Chinese Demons with Charles Leung - April 11th, 2009
Charles Leung led a fascinating workshop on figures known in Chinese mythology as demons. Each of these well-known demons has a story to tell, which is often based on true history. Unlike the demons in Western culture, Chinese demons are not necessarily bad people.
Charles brought many of his own demons to look at and discuss with the workshop participants.
Charles left the many figures he discussed at the beginning of the workshop on a table to examine.
Charles Leung began by discussing the demon he had selected to paint. This demon was a real figure in his time, known to be a good judge.
The outline of the hat was the starting point.
Charles then added the ornamentation to the hat, which consisted of wire-like branches with leaves. This type of hat would only be worn by this particular figure.
For the beard, Charles Leung suggested to the workshop participants that they to use a dry brush and practice on other paper before painting the beard on the painting.
He then added the beard with the dry brush.
Several more strokes completed the beard and the outline of the face.
Charles then added the colour to the beard.
The colour of the face came next.
Charles Leung also added a red colour for the lips.
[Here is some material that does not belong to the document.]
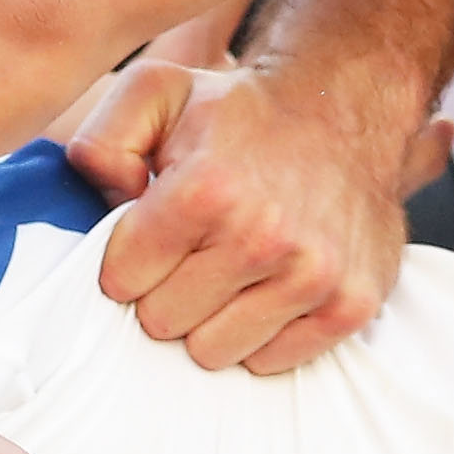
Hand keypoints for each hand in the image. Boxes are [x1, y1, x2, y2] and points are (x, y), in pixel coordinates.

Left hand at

The hat was painted blue. In adding his colour, Charles also considered the direction of the light on the character so that one side would be darker.
After completing the hat, Charles Leung turned to the body.
The body included a large belt.
Since this demon was an official of the government, he wore a red gown.
The belt, though, would be coloured later.
And then it was our turn. But Charles Leung came around to help us out.
Charles returned to the front of the workshop room to paint another demon. In this painting, the demon releases his crane to go as he wishes.
Charles began with the head of the crane, drawing the outline in two strokes.
He then added the wings.
The rest of the body followed.
And then the colouring.
After the bird, came the man's face.
The outline of his raised arms added to the drama of the composition.
Charles Leung then started to fill in the gown.
Finally, the raised arms were added and the workshop participants returned to work on this second painting.
At the end of the workshop, everyone gathered for a picture.
It was then time for us to start working on our own Canadian demons at home.